◆ EXERCISE AIM ◆
Transcribe exactly everything in the data below from the line containing "FIGURE 2 | Urinary" down to the line containing "Figure 12. Material", both lines included and nothing further.

◆ GIVEN RECORDS ◆

-- -- --

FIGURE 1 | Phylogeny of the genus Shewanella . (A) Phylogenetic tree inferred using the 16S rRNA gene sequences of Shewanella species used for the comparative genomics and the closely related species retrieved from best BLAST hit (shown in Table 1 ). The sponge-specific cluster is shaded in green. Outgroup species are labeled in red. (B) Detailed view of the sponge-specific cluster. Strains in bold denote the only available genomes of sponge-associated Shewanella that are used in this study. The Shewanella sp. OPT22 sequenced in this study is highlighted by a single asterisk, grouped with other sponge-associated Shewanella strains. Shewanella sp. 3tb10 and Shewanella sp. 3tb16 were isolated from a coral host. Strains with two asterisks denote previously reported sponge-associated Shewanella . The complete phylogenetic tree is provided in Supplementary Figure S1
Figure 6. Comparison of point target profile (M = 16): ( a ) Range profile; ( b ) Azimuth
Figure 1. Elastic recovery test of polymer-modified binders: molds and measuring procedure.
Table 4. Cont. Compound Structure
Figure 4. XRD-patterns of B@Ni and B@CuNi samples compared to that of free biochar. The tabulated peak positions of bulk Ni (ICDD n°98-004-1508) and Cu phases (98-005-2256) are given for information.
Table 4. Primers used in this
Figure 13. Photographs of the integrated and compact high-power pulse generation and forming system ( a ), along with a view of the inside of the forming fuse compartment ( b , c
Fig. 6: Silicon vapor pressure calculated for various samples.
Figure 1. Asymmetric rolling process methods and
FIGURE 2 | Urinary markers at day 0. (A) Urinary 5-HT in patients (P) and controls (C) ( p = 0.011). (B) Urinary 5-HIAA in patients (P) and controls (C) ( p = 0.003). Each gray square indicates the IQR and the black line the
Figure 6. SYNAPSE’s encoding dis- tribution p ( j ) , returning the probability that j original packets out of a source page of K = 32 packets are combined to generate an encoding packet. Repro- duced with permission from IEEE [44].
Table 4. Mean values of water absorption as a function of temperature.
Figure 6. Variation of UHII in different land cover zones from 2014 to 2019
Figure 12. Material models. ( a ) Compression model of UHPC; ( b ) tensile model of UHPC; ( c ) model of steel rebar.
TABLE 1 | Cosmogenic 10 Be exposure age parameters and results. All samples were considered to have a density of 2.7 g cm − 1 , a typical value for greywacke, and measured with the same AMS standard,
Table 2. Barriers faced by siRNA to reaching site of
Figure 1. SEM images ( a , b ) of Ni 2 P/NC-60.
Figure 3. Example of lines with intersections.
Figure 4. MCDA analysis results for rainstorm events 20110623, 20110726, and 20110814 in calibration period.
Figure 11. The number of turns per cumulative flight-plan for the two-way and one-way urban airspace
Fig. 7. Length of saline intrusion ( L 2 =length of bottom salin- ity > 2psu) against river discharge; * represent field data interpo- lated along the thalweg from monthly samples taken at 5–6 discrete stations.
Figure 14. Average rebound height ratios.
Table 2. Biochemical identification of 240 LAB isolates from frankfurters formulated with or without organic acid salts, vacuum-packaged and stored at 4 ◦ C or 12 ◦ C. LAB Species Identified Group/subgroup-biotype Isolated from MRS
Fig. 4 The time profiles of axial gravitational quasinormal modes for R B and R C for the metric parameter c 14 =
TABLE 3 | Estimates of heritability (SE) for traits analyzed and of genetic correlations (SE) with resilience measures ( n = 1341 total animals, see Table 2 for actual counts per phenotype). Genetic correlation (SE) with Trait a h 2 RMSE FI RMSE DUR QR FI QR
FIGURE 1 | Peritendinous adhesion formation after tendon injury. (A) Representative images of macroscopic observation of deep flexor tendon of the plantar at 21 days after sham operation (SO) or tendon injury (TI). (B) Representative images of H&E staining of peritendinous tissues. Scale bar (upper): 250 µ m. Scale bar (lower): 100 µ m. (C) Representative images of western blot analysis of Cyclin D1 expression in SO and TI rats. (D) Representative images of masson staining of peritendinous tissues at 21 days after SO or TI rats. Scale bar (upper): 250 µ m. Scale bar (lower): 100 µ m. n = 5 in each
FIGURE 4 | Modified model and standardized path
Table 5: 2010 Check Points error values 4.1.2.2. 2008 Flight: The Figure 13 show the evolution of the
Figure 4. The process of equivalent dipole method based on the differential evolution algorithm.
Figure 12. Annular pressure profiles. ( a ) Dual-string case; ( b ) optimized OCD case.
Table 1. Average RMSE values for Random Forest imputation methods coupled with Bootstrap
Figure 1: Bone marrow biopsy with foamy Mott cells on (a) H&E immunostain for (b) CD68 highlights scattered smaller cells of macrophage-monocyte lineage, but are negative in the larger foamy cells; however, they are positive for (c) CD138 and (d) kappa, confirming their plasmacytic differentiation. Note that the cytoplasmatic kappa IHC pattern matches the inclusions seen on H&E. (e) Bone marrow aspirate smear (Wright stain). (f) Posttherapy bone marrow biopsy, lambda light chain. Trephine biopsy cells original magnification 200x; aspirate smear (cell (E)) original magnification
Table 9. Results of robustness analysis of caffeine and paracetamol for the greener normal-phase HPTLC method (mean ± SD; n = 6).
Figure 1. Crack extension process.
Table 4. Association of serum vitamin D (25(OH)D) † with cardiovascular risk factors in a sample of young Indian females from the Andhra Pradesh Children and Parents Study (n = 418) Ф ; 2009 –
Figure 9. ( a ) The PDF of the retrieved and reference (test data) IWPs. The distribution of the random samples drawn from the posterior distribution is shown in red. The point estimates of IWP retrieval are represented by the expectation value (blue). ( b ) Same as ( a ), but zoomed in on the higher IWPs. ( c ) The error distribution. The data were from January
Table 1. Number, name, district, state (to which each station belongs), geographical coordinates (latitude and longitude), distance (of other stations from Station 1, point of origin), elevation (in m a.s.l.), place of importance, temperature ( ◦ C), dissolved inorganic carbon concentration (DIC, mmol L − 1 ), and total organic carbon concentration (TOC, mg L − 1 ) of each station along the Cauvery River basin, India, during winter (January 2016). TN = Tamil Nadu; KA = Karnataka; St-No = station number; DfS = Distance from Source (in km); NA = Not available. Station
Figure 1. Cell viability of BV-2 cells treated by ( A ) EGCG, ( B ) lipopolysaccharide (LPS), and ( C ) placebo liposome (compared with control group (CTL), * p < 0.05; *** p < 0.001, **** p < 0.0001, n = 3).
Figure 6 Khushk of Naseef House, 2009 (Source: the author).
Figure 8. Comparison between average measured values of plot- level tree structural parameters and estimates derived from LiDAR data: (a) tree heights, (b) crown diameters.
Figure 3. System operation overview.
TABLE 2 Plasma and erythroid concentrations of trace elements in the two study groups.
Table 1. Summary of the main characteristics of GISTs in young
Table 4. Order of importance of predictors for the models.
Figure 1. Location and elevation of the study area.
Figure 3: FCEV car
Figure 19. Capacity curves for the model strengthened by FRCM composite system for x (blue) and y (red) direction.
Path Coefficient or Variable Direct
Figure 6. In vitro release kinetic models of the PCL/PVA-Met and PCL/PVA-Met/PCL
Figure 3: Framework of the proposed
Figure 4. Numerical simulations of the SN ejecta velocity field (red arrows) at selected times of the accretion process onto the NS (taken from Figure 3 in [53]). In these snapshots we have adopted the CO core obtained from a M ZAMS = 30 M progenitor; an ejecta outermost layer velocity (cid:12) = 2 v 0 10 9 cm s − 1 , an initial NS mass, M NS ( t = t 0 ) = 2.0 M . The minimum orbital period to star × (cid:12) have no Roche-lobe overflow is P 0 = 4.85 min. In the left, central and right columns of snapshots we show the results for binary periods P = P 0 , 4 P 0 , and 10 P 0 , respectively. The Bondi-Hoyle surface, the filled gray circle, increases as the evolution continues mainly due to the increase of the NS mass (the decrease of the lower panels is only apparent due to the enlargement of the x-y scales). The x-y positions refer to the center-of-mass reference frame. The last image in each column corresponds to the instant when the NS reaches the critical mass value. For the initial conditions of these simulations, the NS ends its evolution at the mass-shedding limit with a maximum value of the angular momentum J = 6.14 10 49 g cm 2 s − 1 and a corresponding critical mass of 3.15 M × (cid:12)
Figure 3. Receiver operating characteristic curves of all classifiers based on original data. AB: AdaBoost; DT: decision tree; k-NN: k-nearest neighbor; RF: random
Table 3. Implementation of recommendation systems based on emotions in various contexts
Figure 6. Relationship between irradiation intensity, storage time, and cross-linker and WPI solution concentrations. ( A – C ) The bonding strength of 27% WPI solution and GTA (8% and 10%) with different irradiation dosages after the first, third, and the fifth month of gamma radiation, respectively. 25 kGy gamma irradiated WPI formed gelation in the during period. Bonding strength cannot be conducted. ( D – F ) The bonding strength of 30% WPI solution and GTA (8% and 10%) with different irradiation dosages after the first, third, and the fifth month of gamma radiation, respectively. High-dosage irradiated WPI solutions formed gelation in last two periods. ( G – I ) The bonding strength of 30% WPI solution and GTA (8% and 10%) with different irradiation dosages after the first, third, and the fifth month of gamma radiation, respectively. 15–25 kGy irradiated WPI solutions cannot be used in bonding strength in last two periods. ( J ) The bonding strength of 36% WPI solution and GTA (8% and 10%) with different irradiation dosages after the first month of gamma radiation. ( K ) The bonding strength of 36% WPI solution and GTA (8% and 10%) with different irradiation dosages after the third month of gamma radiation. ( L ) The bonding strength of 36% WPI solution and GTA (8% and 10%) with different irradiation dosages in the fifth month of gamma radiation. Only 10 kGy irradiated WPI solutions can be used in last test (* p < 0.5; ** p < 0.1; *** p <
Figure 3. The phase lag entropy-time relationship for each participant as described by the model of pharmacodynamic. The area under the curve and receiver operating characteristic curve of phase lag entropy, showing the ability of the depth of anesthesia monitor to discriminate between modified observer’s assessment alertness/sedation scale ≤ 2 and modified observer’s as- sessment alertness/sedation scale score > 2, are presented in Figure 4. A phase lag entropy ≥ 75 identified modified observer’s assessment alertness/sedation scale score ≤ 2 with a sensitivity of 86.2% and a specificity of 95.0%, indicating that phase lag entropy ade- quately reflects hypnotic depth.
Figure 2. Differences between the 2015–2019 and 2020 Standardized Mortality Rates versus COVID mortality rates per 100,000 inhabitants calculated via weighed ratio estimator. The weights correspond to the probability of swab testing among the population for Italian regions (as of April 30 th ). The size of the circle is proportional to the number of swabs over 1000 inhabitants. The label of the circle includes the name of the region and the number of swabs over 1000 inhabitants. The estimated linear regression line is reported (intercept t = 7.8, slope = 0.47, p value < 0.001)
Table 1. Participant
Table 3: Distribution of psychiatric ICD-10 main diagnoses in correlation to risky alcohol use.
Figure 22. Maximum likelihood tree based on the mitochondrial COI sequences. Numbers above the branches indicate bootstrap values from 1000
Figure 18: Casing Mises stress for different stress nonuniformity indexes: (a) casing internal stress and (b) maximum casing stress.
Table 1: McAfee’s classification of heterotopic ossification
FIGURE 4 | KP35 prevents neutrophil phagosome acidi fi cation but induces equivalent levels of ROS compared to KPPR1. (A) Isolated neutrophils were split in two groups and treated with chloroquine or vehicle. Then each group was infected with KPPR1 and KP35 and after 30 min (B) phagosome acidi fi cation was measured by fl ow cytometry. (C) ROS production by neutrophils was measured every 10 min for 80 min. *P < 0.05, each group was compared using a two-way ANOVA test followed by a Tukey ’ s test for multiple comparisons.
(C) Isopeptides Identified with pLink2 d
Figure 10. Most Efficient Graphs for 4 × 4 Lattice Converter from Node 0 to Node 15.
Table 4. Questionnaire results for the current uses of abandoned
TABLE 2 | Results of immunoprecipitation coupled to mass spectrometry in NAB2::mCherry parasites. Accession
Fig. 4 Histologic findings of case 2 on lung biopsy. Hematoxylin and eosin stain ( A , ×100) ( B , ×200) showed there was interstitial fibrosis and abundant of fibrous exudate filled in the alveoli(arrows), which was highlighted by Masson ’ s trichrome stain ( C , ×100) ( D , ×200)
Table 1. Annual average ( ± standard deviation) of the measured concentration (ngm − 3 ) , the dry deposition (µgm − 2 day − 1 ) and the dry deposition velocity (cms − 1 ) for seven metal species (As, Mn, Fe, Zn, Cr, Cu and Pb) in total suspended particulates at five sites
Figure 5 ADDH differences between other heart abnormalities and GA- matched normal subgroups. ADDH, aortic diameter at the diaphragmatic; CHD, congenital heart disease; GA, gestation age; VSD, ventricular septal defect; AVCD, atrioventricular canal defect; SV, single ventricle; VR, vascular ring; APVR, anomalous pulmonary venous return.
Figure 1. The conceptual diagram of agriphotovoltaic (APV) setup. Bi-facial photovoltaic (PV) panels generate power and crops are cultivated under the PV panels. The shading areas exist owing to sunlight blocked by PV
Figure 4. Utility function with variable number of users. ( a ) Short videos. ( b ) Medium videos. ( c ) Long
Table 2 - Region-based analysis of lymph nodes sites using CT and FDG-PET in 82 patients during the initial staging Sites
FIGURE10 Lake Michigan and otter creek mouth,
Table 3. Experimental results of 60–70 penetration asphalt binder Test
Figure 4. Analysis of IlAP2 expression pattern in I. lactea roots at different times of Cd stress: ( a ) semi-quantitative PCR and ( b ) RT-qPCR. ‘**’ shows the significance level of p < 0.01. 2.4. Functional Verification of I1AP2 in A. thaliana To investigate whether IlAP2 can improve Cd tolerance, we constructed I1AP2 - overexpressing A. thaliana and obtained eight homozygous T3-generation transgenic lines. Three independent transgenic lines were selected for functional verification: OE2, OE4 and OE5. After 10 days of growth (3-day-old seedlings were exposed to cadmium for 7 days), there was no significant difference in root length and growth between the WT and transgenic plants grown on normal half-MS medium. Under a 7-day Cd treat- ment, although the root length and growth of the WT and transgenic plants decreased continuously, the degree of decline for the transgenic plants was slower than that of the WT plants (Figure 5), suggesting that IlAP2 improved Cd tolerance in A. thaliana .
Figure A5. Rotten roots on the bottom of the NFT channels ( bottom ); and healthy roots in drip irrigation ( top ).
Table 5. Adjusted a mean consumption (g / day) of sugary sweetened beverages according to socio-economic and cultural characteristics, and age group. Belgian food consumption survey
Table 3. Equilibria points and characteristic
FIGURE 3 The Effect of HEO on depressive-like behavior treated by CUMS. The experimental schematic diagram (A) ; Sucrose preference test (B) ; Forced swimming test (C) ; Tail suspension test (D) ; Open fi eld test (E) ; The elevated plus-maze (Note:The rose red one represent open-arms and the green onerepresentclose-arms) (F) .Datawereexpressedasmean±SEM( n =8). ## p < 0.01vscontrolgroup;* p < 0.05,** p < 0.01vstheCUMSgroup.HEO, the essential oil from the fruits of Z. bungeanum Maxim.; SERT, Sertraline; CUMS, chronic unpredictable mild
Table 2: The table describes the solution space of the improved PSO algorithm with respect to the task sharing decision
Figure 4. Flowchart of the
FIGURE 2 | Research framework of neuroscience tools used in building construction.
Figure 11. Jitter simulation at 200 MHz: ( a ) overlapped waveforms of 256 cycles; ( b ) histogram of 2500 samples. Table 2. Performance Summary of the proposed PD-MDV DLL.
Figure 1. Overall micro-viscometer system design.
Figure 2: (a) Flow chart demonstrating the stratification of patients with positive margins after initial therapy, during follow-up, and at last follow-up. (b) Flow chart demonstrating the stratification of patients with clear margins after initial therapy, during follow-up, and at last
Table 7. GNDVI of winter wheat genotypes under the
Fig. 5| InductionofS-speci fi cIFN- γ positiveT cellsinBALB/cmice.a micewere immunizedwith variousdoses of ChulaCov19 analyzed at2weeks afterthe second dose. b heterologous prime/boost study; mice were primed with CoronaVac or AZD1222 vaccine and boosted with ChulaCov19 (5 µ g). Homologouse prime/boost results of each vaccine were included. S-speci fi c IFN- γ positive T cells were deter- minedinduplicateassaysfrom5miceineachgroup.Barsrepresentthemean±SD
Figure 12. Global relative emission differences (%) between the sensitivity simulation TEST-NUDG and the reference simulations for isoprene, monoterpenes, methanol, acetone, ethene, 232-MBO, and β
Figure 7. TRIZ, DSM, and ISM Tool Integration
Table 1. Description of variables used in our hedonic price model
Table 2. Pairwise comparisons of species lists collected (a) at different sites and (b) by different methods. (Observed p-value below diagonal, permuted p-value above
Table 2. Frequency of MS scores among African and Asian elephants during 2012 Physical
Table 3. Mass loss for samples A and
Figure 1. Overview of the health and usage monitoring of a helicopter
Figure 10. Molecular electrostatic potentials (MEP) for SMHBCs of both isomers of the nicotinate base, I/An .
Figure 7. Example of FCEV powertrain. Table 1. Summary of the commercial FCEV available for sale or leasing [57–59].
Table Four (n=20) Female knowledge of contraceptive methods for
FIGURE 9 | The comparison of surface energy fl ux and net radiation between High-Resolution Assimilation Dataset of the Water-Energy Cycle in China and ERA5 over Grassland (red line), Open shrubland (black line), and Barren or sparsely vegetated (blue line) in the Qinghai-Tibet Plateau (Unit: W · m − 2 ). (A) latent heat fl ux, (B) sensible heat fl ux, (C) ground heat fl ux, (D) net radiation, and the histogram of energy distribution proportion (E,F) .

-- -- --

◆ WRITTEN ANSWER ◆
FIGURE 2 | Urinary markers at day 0. (A) Urinary 5-HT in patients (P) and controls (C) ( p = 0.011). (B) Urinary 5-HIAA in patients (P) and controls (C) ( p = 0.003). Each gray square indicates the IQR and the black line the
Figure 6. SYNAPSE’s encoding dis- tribution p ( j ) , returning the probability that j original packets out of a source page of K = 32 packets are combined to generate an encoding packet. Repro- duced with permission from IEEE [44].
Table 4. Mean values of water absorption as a function of temperature.
Figure 6. Variation of UHII in different land cover zones from 2014 to 2019
Figure 12. Material models. ( a ) Compression model of UHPC; ( b ) tensile model of UHPC; ( c ) model of steel rebar.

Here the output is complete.